Collected data

--

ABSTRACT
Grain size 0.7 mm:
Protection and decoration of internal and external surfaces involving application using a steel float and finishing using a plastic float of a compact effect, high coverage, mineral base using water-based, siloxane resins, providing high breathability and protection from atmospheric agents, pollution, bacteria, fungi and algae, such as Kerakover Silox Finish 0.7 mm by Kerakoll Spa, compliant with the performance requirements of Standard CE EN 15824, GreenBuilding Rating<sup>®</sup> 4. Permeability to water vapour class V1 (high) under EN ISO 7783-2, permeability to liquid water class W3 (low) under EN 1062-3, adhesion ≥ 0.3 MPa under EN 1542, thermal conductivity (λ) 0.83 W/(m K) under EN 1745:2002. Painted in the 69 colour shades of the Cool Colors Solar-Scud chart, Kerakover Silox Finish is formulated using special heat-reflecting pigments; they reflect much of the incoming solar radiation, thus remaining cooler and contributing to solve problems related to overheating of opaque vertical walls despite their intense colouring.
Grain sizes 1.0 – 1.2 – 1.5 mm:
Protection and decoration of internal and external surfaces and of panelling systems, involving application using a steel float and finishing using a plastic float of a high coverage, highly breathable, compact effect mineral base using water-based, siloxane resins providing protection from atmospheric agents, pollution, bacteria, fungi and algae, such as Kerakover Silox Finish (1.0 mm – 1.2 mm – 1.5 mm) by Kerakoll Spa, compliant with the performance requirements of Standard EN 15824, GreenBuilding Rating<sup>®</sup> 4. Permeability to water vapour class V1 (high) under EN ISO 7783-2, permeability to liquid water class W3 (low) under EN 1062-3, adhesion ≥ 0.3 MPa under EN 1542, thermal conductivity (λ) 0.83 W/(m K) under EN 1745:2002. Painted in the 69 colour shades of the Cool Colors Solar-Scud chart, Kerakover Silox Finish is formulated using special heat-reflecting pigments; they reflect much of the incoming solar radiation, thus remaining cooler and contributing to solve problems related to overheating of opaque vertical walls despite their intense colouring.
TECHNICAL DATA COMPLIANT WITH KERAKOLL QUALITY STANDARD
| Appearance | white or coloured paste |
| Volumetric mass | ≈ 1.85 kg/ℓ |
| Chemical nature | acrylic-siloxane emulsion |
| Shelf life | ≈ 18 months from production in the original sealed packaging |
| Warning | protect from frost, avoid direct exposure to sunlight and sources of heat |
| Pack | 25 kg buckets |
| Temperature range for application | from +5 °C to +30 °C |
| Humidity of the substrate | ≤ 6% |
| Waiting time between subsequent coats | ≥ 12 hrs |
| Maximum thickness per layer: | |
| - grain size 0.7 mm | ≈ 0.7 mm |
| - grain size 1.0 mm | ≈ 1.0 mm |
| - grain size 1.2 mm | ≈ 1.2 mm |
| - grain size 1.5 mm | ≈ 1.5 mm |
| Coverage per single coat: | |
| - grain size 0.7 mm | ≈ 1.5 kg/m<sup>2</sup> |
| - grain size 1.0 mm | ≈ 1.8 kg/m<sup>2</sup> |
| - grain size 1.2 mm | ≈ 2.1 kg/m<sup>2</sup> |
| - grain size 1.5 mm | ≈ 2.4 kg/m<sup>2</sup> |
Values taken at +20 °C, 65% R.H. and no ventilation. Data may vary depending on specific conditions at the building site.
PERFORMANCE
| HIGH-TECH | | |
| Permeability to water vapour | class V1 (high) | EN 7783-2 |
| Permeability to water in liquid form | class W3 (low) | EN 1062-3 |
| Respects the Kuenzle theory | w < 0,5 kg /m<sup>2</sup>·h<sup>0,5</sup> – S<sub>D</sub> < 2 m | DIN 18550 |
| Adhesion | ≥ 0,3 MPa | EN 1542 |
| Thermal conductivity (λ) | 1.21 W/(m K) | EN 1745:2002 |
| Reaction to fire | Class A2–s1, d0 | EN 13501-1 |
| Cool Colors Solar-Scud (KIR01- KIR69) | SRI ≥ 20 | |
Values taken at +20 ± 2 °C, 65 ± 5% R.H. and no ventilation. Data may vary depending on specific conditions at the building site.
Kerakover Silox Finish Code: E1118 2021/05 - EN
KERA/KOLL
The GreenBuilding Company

--

Exercise prompt
Write out the full set of records exactly as given.

Exercise response
ABSTRACT
Grain size 0.7 mm:
Protection and decoration of internal and external surfaces involving application using a steel float and finishing using a plastic float of a compact effect, high coverage, mineral base using water-based, siloxane resins, providing high breathability and protection from atmospheric agents, pollution, bacteria, fungi and algae, such as Kerakover Silox Finish 0.7 mm by Kerakoll Spa, compliant with the performance requirements of Standard CE EN 15824, GreenBuilding Rating<sup>®</sup> 4. Permeability to water vapour class V1 (high) under EN ISO 7783-2, permeability to liquid water class W3 (low) under EN 1062-3, adhesion ≥ 0.3 MPa under EN 1542, thermal conductivity (λ) 0.83 W/(m K) under EN 1745:2002. Painted in the 69 colour shades of the Cool Colors Solar-Scud chart, Kerakover Silox Finish is formulated using special heat-reflecting pigments; they reflect much of the incoming solar radiation, thus remaining cooler and contributing to solve problems related to overheating of opaque vertical walls despite their intense colouring.
Grain sizes 1.0 – 1.2 – 1.5 mm:
Protection and decoration of internal and external surfaces and of panelling systems, involving application using a steel float and finishing using a plastic float of a high coverage, highly breathable, compact effect mineral base using water-based, siloxane resins providing protection from atmospheric agents, pollution, bacteria, fungi and algae, such as Kerakover Silox Finish (1.0 mm – 1.2 mm – 1.5 mm) by Kerakoll Spa, compliant with the performance requirements of Standard EN 15824, GreenBuilding Rating<sup>®</sup> 4. Permeability to water vapour class V1 (high) under EN ISO 7783-2, permeability to liquid water class W3 (low) under EN 1062-3, adhesion ≥ 0.3 MPa under EN 1542, thermal conductivity (λ) 0.83 W/(m K) under EN 1745:2002. Painted in the 69 colour shades of the Cool Colors Solar-Scud chart, Kerakover Silox Finish is formulated using special heat-reflecting pigments; they reflect much of the incoming solar radiation, thus remaining cooler and contributing to solve problems related to overheating of opaque vertical walls despite their intense colouring.
TECHNICAL DATA COMPLIANT WITH KERAKOLL QUALITY STANDARD
| Appearance | white or coloured paste |
| Volumetric mass | ≈ 1.85 kg/ℓ |
| Chemical nature | acrylic-siloxane emulsion |
| Shelf life | ≈ 18 months from production in the original sealed packaging |
| Warning | protect from frost, avoid direct exposure to sunlight and sources of heat |
| Pack | 25 kg buckets |
| Temperature range for application | from +5 °C to +30 °C |
| Humidity of the substrate | ≤ 6% |
| Waiting time between subsequent coats | ≥ 12 hrs |
| Maximum thickness per layer: | |
| - grain size 0.7 mm | ≈ 0.7 mm |
| - grain size 1.0 mm | ≈ 1.0 mm |
| - grain size 1.2 mm | ≈ 1.2 mm |
| - grain size 1.5 mm | ≈ 1.5 mm |
| Coverage per single coat: | |
| - grain size 0.7 mm | ≈ 1.5 kg/m<sup>2</sup> |
| - grain size 1.0 mm | ≈ 1.8 kg/m<sup>2</sup> |
| - grain size 1.2 mm | ≈ 2.1 kg/m<sup>2</sup> |
| - grain size 1.5 mm | ≈ 2.4 kg/m<sup>2</sup> |
Values taken at +20 °C, 65% R.H. and no ventilation. Data may vary depending on specific conditions at the building site.
PERFORMANCE
| HIGH-TECH | | |
| Permeability to water vapour | class V1 (high) | EN 7783-2 |
| Permeability to water in liquid form | class W3 (low) | EN 1062-3 |
| Respects the Kuenzle theory | w < 0,5 kg /m<sup>2</sup>·h<sup>0,5</sup> – S<sub>D</sub> < 2 m | DIN 18550 |
| Adhesion | ≥ 0,3 MPa | EN 1542 |
| Thermal conductivity (λ) | 1.21 W/(m K) | EN 1745:2002 |
| Reaction to fire | Class A2–s1, d0 | EN 13501-1 |
| Cool Colors Solar-Scud (KIR01- KIR69) | SRI ≥ 20 | |
Values taken at +20 ± 2 °C, 65 ± 5% R.H. and no ventilation. Data may vary depending on specific conditions at the building site.
Kerakover Silox Finish Code: E1118 2021/05 - EN
KERA/KOLL
The GreenBuilding Company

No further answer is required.